### Extrait présenté
'''

Bleiburg, démocide yougoslave

Le 23 mai 1945, le Times de Londres publiait une lettre d'un soldat de retour de Yougoslavie : « Pendant la guerre contre l'Allemagne, disait le jeune homme, nous avons choisi d'attribuer toutes les qualités à ceux qui luttaient avec nous et de cacher leurs crimes. Aujourd'hui, il n'y a plus aucune raison valable pour continuer de se taire. »
Fort louable, ce désir de vérité est, hélas, resté sans lendemain. L'heure n'était pas à l'objectivité. Abreuvé de récits épiques sur la Résistance et saturé d'informations horrifiques sur l'Holocauste et les turpitudes forcément odieuses de l'armée allemande, le grand public a donc continué d'ignorer des pans entiers de l'histoire de la IIe Guerre mondiale. Notamment ce qui concerne les aspects les plus contestables de l'action des Alliés. Au premier rang de ces grands "oublis" figure par exemple la livraison aux Partisans de Tito de plusieurs centaines de milliers d'anticommunistes Slovènes, croates, serbes et monténégrins, réfugiés autour du village de Bleiburg.
LES PRÉMISSES
Incluse contre son gré dans la Yougoslavie, en 1918, la Croatie mit à profit l'invasion allemande de 1941 pour proclamer son indépendance (le 10 avril) et confier le pouvoir à Ante Pavelic, le chef des Oustachis. Confronté à une guerre impitoyable, menée contre lui par des guérillas monarchiste (Tchetniks) et communiste (Partisans), ce dernier se trouva contraint à une alliance avec l'Italie et l'Allemagne. Une situation lourde de conséquences pour son peuple et son État. En effet, quoique très modestement associée à l'effort de guerre de l'Axe, la Croatie avait tout de même signé divers traités qui faisaient d'elle, au moins sur le papier, l'adversaire des Alliés. En 1944, lorsque le conflit prit un tour définitivement défavorable pour le Reich, le gouvernement croate, désireux de sauver l'essentiel, envisagea un renversement d'alliance. Fortes du fait que leurs troupes n'avaient jamais affronté les armées occidentales, et encouragées par divers contacts avec la diplomatie anglo-saxonne, les autorités oustachies entrèrent en relation avec les Alliés pour les convaincre de débarquer en Dalmatie. Malgré les avis favorables du général Wilson, du général Eaker et du roi Georges VI, elles se heurtèrent cependant à une fin de non-recevoir. Dénoncés aux Allemands - probablement par les Soviétiques -, les "comploteurs" furent arrêtés et plusieurs d'entre eux fusillés.

'''

### Lignes enregistrées
'''

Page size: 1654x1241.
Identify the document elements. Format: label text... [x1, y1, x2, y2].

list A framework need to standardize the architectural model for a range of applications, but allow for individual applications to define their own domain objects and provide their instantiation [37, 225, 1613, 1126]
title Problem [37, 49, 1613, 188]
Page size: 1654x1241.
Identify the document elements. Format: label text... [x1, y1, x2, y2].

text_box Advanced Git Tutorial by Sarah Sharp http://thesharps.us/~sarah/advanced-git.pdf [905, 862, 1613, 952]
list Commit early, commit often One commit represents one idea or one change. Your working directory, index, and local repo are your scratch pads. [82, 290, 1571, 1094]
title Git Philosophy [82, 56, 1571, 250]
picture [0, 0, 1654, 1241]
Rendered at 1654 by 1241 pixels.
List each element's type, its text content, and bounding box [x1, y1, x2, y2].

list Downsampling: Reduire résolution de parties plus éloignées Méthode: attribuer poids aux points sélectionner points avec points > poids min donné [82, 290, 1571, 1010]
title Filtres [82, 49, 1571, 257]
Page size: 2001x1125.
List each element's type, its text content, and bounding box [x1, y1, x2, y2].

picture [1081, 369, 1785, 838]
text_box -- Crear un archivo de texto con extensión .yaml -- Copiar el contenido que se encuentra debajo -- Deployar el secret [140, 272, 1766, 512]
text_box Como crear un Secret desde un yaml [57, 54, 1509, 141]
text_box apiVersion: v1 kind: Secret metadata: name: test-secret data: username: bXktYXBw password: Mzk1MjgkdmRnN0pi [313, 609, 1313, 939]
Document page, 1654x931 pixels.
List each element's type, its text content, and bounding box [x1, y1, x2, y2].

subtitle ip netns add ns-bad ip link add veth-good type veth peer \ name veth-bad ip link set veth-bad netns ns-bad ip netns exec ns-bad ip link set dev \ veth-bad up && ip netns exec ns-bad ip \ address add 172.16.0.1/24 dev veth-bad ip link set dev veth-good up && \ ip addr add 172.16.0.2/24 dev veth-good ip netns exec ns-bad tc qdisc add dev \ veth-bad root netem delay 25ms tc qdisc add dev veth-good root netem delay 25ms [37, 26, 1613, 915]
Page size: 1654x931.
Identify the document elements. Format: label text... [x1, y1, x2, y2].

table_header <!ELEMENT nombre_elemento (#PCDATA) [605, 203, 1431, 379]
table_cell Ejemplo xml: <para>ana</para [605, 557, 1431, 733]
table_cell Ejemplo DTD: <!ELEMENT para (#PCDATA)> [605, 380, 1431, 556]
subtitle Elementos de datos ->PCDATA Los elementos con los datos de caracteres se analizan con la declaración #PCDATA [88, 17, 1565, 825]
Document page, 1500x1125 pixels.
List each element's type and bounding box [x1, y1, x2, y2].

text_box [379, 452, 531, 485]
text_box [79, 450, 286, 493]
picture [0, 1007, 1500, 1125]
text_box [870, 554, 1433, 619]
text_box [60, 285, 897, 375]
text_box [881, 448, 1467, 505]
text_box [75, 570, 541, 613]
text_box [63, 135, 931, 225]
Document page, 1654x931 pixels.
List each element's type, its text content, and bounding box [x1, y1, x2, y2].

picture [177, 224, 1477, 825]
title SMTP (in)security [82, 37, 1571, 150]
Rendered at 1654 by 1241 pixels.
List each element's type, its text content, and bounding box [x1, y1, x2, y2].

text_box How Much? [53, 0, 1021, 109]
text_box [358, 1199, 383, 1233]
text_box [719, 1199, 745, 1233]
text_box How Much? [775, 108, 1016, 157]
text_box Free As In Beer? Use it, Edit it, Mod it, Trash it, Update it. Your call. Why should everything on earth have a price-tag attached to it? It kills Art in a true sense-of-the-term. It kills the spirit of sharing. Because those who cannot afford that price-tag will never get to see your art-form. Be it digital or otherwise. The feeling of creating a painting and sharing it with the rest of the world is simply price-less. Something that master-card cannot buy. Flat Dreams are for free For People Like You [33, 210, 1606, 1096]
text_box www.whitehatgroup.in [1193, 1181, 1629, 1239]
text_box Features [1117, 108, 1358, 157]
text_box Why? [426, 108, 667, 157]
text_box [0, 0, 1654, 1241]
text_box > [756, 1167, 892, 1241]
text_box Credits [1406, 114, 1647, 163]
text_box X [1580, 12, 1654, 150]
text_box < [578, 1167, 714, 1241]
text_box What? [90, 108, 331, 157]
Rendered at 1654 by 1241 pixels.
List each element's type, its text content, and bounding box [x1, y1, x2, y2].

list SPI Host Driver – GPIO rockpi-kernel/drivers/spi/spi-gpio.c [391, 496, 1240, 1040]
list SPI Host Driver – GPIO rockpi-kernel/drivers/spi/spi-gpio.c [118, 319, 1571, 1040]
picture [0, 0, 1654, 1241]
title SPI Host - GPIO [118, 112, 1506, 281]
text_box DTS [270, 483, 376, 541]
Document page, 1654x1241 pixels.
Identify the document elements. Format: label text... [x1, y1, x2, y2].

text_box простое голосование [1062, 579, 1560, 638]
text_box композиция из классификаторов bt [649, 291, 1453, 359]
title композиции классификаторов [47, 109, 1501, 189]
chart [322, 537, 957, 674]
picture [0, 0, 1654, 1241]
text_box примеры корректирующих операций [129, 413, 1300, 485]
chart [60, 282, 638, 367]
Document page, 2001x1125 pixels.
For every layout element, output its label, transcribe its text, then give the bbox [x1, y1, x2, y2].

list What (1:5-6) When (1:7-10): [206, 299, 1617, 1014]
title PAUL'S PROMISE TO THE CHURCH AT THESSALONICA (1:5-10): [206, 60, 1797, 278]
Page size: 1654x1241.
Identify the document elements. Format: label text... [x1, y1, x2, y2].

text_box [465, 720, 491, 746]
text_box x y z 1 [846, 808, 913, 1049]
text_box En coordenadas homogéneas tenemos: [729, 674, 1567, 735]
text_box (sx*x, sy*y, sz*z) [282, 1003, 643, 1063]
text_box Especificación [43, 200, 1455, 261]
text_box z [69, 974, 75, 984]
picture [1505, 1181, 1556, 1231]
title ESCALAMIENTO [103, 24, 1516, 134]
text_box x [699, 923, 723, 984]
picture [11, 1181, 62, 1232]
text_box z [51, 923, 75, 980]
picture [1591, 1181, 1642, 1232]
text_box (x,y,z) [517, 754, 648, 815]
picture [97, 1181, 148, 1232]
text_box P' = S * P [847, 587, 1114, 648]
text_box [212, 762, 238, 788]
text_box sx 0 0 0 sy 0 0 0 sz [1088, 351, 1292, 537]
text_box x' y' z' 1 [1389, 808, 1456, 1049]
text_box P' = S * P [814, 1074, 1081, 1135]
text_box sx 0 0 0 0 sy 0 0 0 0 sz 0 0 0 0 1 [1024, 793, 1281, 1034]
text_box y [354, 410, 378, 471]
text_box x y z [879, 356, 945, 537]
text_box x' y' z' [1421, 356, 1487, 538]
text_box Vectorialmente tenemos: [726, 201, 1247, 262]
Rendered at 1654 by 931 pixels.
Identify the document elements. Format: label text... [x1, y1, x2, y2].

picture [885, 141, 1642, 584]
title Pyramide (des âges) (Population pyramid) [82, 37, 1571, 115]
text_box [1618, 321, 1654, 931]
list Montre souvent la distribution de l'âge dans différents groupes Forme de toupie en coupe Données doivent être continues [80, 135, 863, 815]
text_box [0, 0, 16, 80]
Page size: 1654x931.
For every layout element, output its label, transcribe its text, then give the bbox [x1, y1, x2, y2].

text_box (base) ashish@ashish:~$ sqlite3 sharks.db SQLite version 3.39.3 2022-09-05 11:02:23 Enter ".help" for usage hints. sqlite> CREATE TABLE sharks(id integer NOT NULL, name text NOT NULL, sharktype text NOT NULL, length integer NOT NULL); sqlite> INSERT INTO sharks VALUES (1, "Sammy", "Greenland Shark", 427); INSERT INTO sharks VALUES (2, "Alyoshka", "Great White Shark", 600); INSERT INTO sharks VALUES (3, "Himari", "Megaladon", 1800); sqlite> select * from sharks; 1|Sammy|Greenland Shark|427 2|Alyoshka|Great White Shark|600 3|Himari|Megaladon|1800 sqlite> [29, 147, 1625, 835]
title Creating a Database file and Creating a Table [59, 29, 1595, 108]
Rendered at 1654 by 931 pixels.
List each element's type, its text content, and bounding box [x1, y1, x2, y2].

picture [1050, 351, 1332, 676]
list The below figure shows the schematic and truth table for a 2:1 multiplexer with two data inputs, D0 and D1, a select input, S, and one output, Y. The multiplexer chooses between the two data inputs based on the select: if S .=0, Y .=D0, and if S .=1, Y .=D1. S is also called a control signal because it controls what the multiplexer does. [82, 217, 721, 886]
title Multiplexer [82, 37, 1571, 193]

'''

### Série d'exercices
1. D'après l'extrait sur Bleiburg, à quelle date la Croatie proclama-t-elle son indépendance ?
2. Recopiez fidèlement le passage de l'extrait sur Bleiburg qui commence à « Fort louable, ce » et se termine à « village de Bleiburg. ».
Les lignes forment un matériau distinct de l'extrait sur Bleiburg.

### Liste des réponses
1. Le 10 avril 1941.

2.
Fort louable, ce désir de vérité est, hélas, resté sans lendemain. L'heure n'était pas à l'objectivité. Abreuvé de récits épiques sur la Résistance et saturé d'informations horrifiques sur l'Holocauste et les turpitudes forcément odieuses de l'armée allemande, le grand public a donc continué d'ignorer des pans entiers de l'histoire de la IIe Guerre mondiale. Notamment ce qui concerne les aspects les plus contestables de l'action des Alliés. Au premier rang de ces grands "oublis" figure par exemple la livraison aux Partisans de Tito de plusieurs centaines de milliers d'anticommunistes Slovènes, croates, serbes et monténégrins, réfugiés autour du village de Bleiburg.